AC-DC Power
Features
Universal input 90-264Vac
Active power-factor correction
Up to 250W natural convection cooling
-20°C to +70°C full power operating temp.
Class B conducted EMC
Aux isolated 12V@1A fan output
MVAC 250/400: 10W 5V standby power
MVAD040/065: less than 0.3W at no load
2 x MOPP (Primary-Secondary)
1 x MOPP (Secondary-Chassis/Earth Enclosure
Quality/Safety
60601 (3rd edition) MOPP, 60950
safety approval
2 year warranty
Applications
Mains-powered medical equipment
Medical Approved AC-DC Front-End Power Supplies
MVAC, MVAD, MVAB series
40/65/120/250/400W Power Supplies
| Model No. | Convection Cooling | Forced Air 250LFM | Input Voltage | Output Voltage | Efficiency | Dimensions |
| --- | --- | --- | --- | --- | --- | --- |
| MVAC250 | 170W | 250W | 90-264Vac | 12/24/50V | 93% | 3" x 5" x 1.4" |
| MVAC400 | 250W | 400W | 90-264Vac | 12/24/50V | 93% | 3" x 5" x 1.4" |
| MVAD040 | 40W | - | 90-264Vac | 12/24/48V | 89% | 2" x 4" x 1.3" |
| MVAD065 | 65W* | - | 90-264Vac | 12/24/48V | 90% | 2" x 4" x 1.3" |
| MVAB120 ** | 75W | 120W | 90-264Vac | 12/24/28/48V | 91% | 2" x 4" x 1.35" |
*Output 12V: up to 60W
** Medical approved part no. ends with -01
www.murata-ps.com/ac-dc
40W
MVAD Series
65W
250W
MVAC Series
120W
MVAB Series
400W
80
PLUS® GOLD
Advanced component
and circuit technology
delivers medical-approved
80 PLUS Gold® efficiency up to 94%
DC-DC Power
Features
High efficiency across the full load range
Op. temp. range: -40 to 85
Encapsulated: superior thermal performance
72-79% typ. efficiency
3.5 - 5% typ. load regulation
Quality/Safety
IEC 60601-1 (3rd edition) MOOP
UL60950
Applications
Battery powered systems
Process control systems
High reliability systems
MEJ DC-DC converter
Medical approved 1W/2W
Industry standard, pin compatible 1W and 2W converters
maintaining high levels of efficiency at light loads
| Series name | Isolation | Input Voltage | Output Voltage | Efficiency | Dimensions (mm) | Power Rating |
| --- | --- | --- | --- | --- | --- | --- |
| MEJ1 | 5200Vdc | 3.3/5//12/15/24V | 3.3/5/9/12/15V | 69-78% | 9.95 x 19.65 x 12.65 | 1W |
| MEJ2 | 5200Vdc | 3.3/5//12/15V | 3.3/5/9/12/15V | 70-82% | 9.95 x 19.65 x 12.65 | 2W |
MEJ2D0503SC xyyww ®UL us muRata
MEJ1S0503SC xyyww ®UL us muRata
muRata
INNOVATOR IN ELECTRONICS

> [PROBLEM DETAILS] Take the line containing "maintaining high levels" as the first line and the last line of the data above as the final one. Write out these lines and all between them exactly.

> [ANSWER BELOW]
maintaining high levels of efficiency at light loads
| Series name | Isolation | Input Voltage | Output Voltage | Efficiency | Dimensions (mm) | Power Rating |
| --- | --- | --- | --- | --- | --- | --- |
| MEJ1 | 5200Vdc | 3.3/5//12/15/24V | 3.3/5/9/12/15V | 69-78% | 9.95 x 19.65 x 12.65 | 1W |
| MEJ2 | 5200Vdc | 3.3/5//12/15V | 3.3/5/9/12/15V | 70-82% | 9.95 x 19.65 x 12.65 | 2W |
MEJ2D0503SC xyyww ®UL us muRata
MEJ1S0503SC xyyww ®UL us muRata
muRata
INNOVATOR IN ELECTRONICS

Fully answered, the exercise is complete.